Mas tenho a sorte de ter um irmão, que além de ser um oficial na reforma, sabe muito de história militar e enviei-lhe cópia da fotografia frente e verso para ver se aquele uniforme todo engalanado lhe dizia alguma coisa. A sua resposta foi mais ou menos a seguinte: a farda foi do exército português de um regimento 6 ou 8 (golas da farda), mas o mais importante era a condecoração torre espada (colar), o galardão mais importante das Forças Armadas Portuguesas. Esta Torre Espada seria das campanhas de Moçambique (1875) onde se distinguiram Mouzinho de Albuquerque, Paiva Couceiro, Marechal Gomes da Costa (na altura capitão). O meu irmão sublinhou que na época apenas um pequeno grupo de 4 ou 5 oficiais recebera esta condecoração.
A Torre Espada

Tudo isto aumentou mais a minha curiosidade e coloquei a hipótese de se tratar do General José Celestino da Silva, que nasceu em Vilar de Nantes, nas cercanias de Chaves e que casou com Amélia Augusta Coelho Montalvão, uma prima direita da minha trisavó, Maria do Espírito Santo Ferreira Montalvão. Enfim, tudo gente de Chaves e arredores. Contudo, se o General Celestino da Silva foi também condecorado com a Torre de Espada em virtude das suas acções em Timor, nos vários retratos que encontrei dele na net, não assemelha em nada com o senhor retratado nesta fotografia

General Celestino da Silva

Comecei então a pesquisar, tentando encontrar a lista dos que foram distinguidos por esta condecoração no último quartel do século XIX, até que no motor de busca da Torre do Tombo, o Digitarq encontrei várias fotografias destas insígnias da Torre e Espada, que pertenceram a Mouzinho de Albuquerque e lembrei-me então de procurar retratos antigos deste homem, que tanto ouvi falar nos tempos da escola primária, o herói da batalha de Chaimite, aquele que prendeu Gungunhana. 

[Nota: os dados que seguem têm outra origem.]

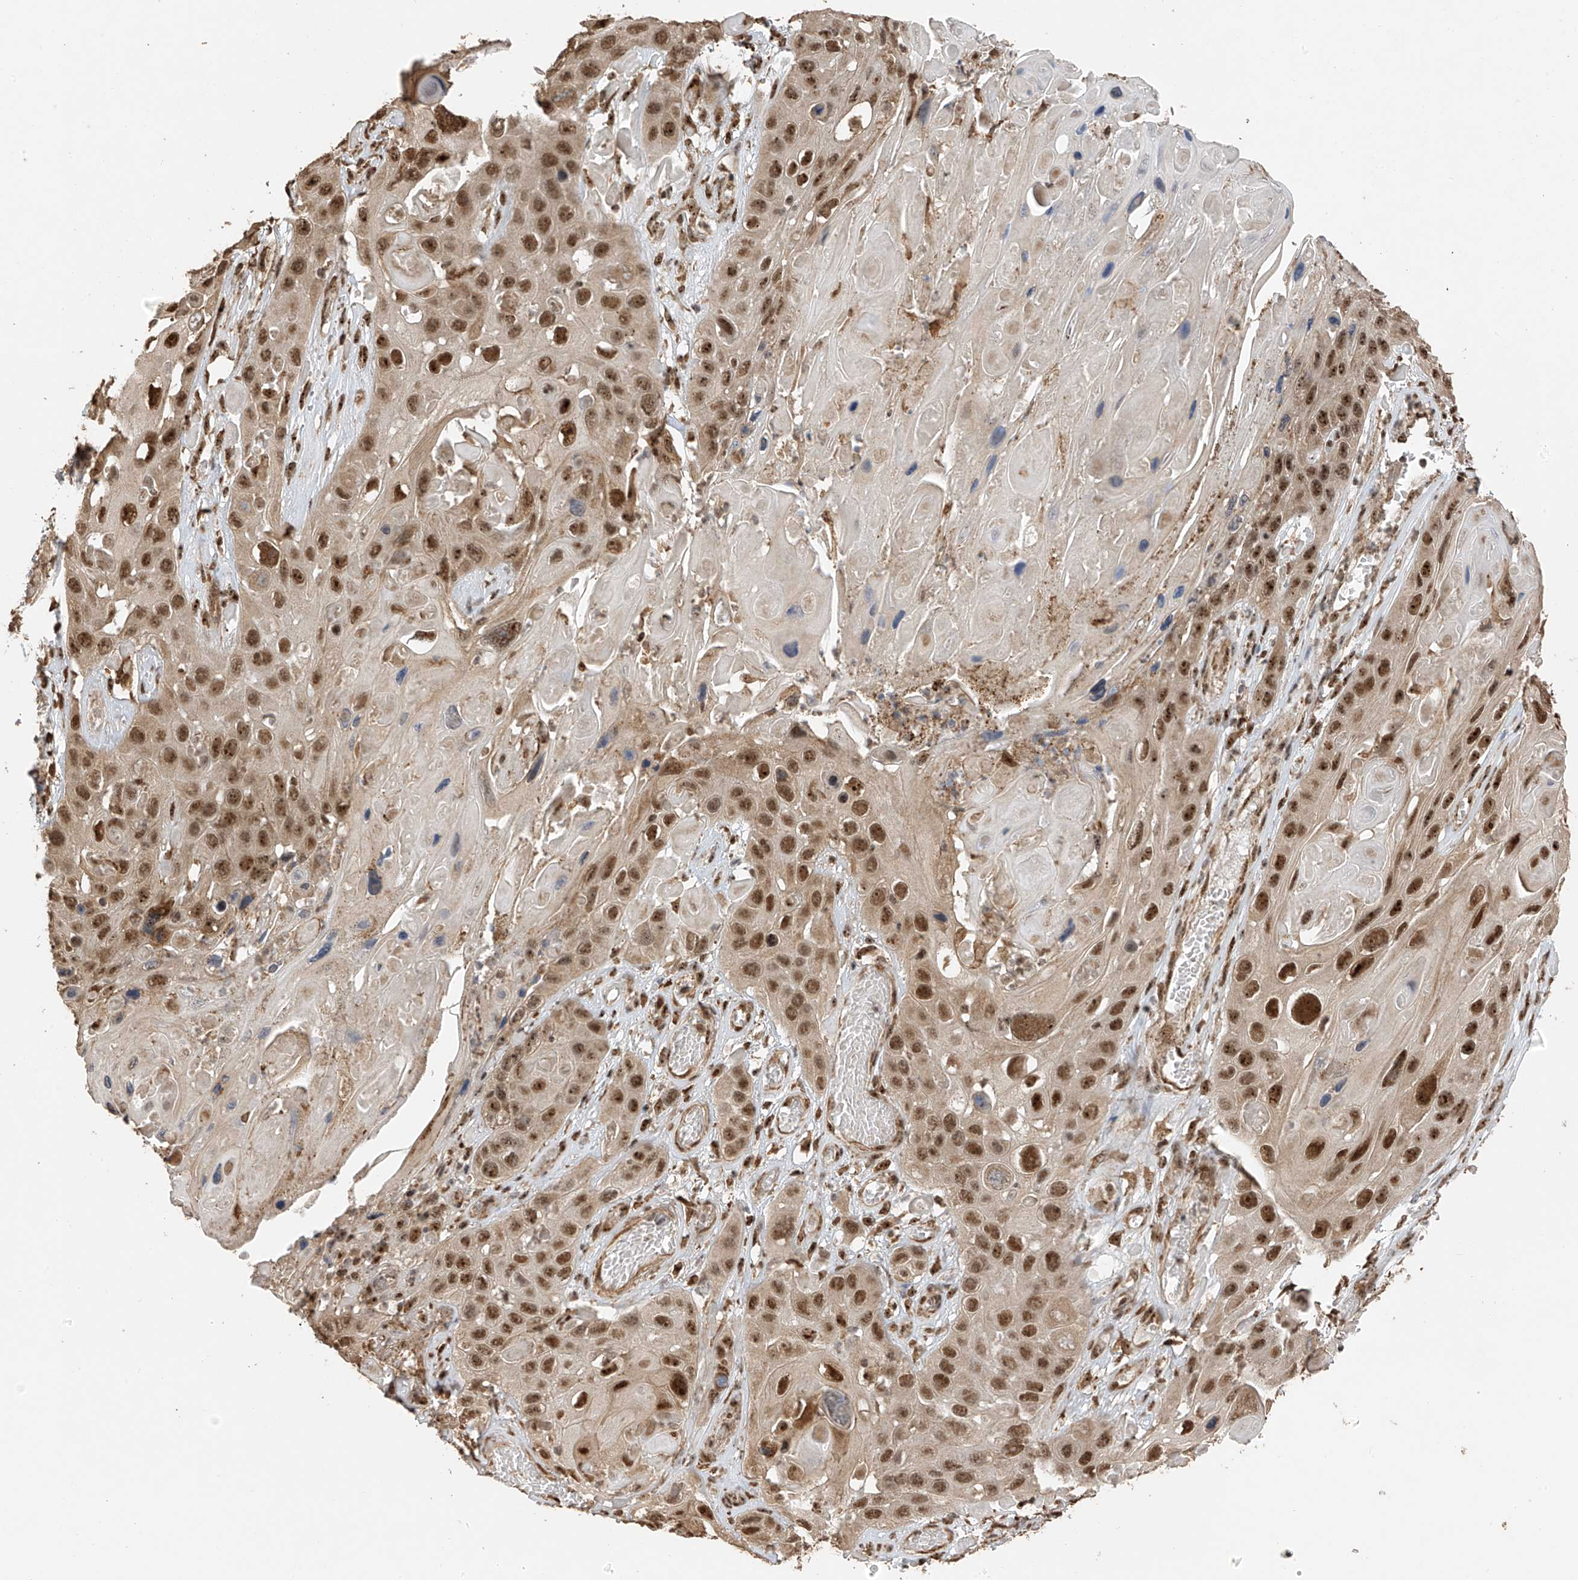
{"staining": {"intensity": "strong", "quantity": ">75%", "location": "nuclear"}, "tissue": "skin cancer", "cell_type": "Tumor cells", "image_type": "cancer", "snomed": [{"axis": "morphology", "description": "Squamous cell carcinoma, NOS"}, {"axis": "topography", "description": "Skin"}], "caption": "Skin cancer stained with immunohistochemistry (IHC) reveals strong nuclear positivity in approximately >75% of tumor cells. (Brightfield microscopy of DAB IHC at high magnification).", "gene": "ERLEC1", "patient": {"sex": "male", "age": 55}}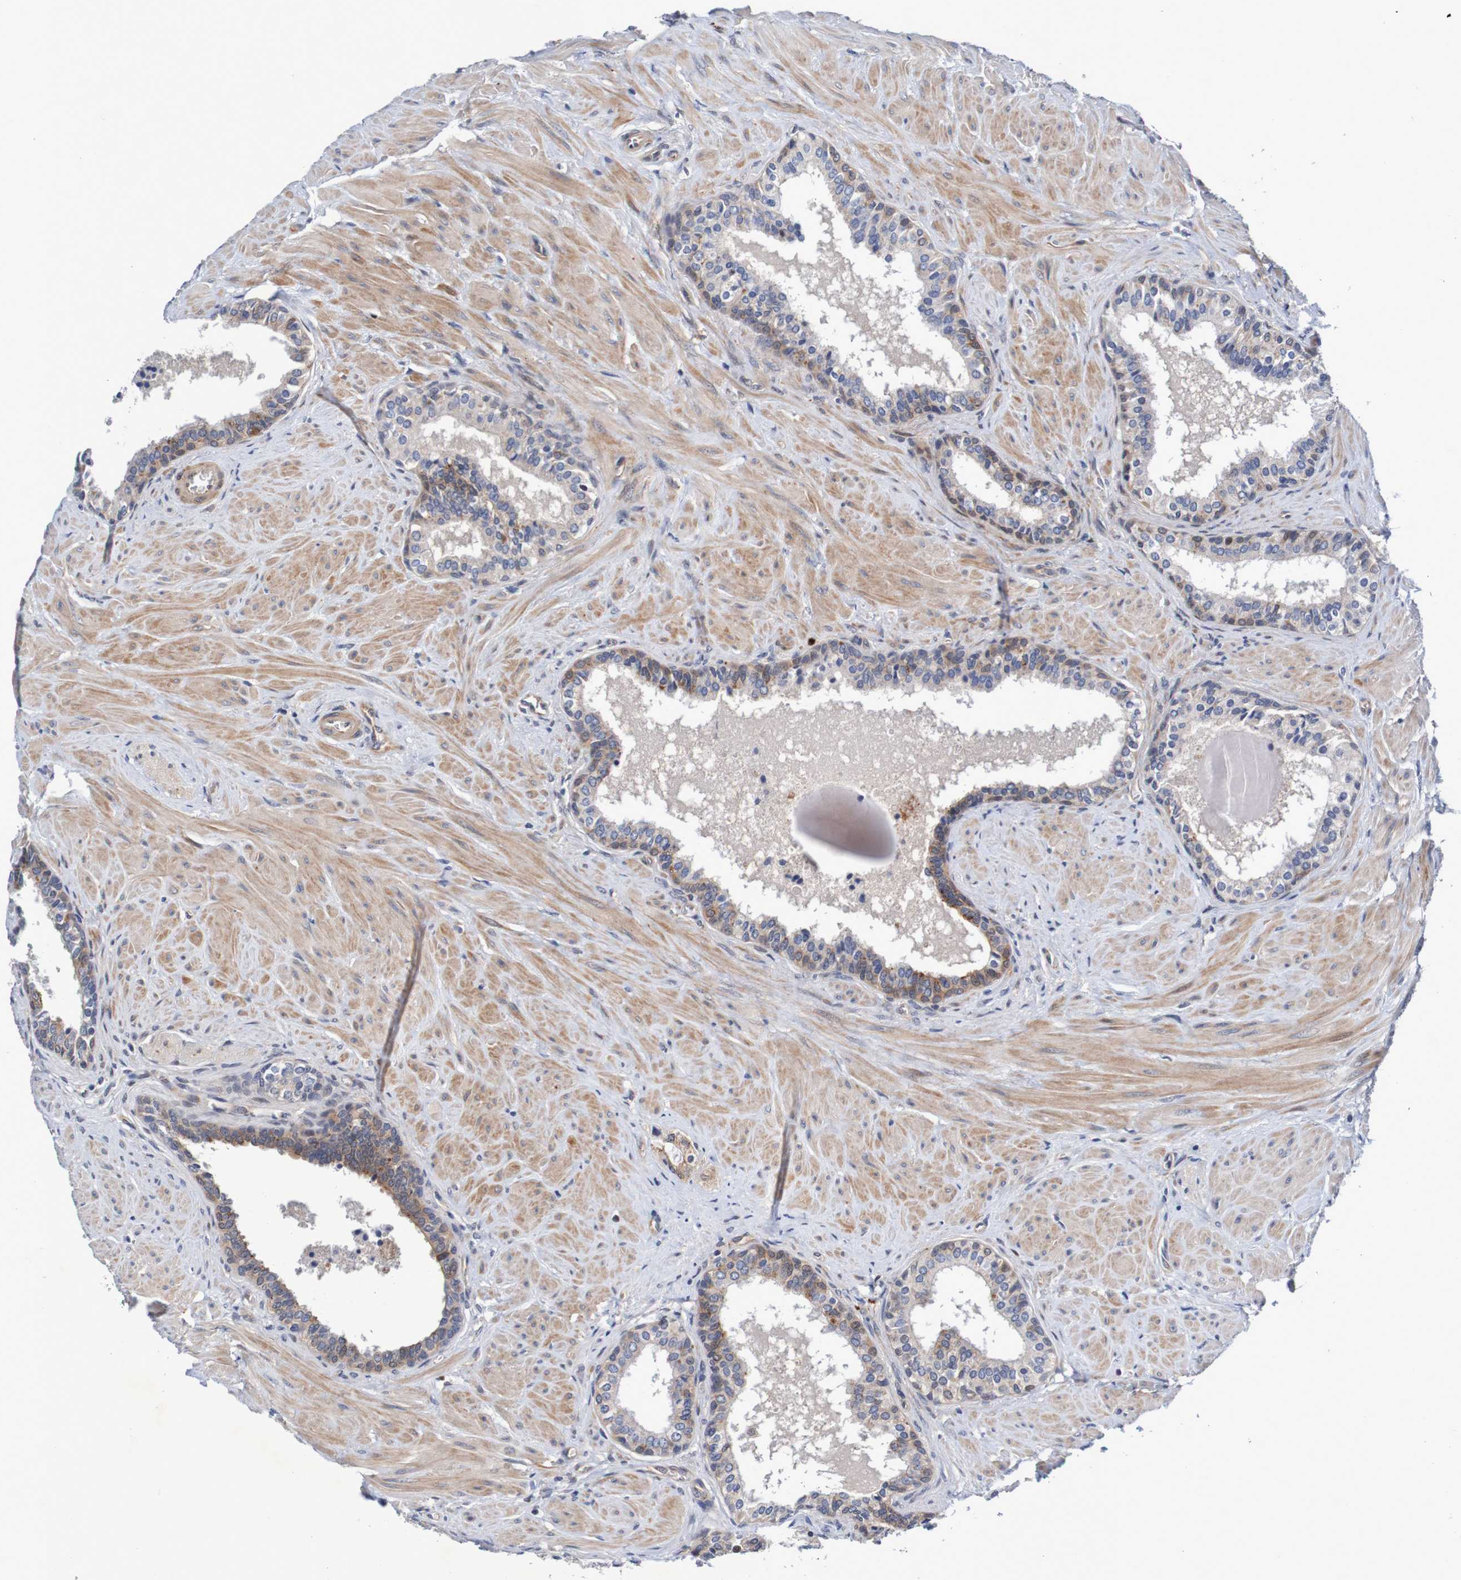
{"staining": {"intensity": "moderate", "quantity": ">75%", "location": "cytoplasmic/membranous"}, "tissue": "prostate cancer", "cell_type": "Tumor cells", "image_type": "cancer", "snomed": [{"axis": "morphology", "description": "Adenocarcinoma, Low grade"}, {"axis": "topography", "description": "Prostate"}], "caption": "Brown immunohistochemical staining in human prostate adenocarcinoma (low-grade) demonstrates moderate cytoplasmic/membranous positivity in approximately >75% of tumor cells. Using DAB (3,3'-diaminobenzidine) (brown) and hematoxylin (blue) stains, captured at high magnification using brightfield microscopy.", "gene": "CPED1", "patient": {"sex": "male", "age": 60}}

Colar e comenda da Torre e Espada pertencentes a Mousinho de Albuquerque. Foto Arquivo Nacional da Torre do Tombo


Ao fim de umas quantas pesquisas no google, encontrei uns retratos de Mouzinho de Albuquerque num blog memorialista da cidade de Lourenço Marques e percebi que o senhor de uniforme engalanado da velha caixa de papelão é efectivamente Mouzinho de Albuquerque!!

Mouzinho de Albuquerque em Moçambique. Foto Delagoa Bay


Mouzinho de Albuquerque em Moçambique. Foto Delagoa Bay


Confirmei esta identificação no repositório do Arquivo Científico Tropical onde encontrei mais dois retratos daquele herói ultramarino.

Mouzinho de Albuquerque em Moçambique. Foto Arquivo Científico Tropical  


Não vou aqui explicar, quem foi Mouzinho de Albuquerque (1855-1902), quem quiser saber mais abra a Wikipédia, mas foi um homem extraordinário, que se distinguiu na pacificação e governo de Moçambique. Regressou à metrópole em 1897, a data desta fotografia, onde foi acolhido em glória, condecorado e ainda homenageado em todas as partes do País. Tudo isto faz-me pensar como é que a fotografia veio parar à família. Mouzinho de Albuquerque era da Batalha, do Distrito de Leiria e não tinha nada a ver com Chaves. Poderia ser talvez amigo do General Celestino da Silva, que era flaviense e este último o tenha apresentado a alguém da família Montalvão da qual era parente por parte da mulher, mas não tenho nada que prove qualquer relação entre estes dois militares. Em 1897, data da fotografia, Mouzinho de Albuquerque percorreu o país em apoteose e nessa altura, poderia ter oferecido o seu retrato, a alguém da família Montalvão ou dos Alves. Nesta época, já se começavam a comercializar fotografias de pessoas famosas, por exemplo actores de teatro, ou membros da realeza e não é de excluir a hipótese, que algum dos meus antepassados tenha adquirido esta fotografia porque desejava ter em casa o retrato de um herói nacional, que em África, devolveu aos portugueses o orgulho perdido com a afronta do ultimato inglês de 1890.

Como herdei também o espólio documental da família, talvez encontre uma carta da época, esclarecendo melhor este assunto.

Bem sei que este fotografia que apresento de um herói colonial não é um tema politicamente correcto nos dias de hoje. Mas a história não pode ser apagada com uma borracha e transformada de acordo com as modas contemporâneas e este retrato de Mouzinho de Albuquerque, esquecido numa velha caixa de papelão, que sobreviveu mais de 120 anos, está aqui para prova-lo.